Watermelons do not become sweeter after being harvested, so they must be picked when ripe. It is tricky to know when to harvest—especially considering the fruits take a while to mature and patience can wane. The best means is to monitor the tendril closest to the developing fruit. Once the tendril starts to turn brown, the fruit is ready. Another method is to keep an eye on stem health. When the stem is green and firm, the melon is still ripening; a soft withering green stem is an indication of ripeness, and a dry or unattached stem can mean over-ripeness. Finally, check the underside of the melon and give it a light knock. If the underside of the melon has turned from white to pale yellow and a hollow sound emanates from the fruit, it is probably ripe. When harvesting, cut the melon from its stem.
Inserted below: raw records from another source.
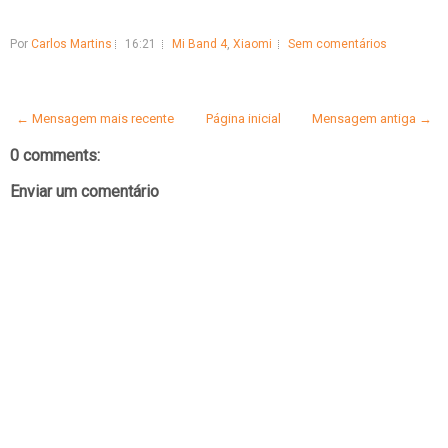
Por
Carlos Martins
16:21
Mi Band 4
,
Xiaomi
Sem comentários
← Mensagem mais recente
Página inicial
Mensagem antiga →
0 comments:
Enviar um comentário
Tearing the stem can lead to vine rot.
Full sun and fertile, crumbly-textured sandy loams are perfect for watermelon culture. Watermelon plants appreciate sharp drainage, so it is best to sow seeds in low mounds of soil - called "hills." Seedlings do not transplant well, so sow them where they are to grow. After the threat of frost has passed, plant as many as three seeds per hill and keep the soil evenly moist but not wet (wet soil can induce seed rot). Once the small plants have emerged, keep them lightly moist and feed them regularly. Provide ample room for the plants to sprawl across the ground. The sheer weight and size of the melons precludes training the vines on trellises. This variety demonstrates limited disease resistance and drought tolerance.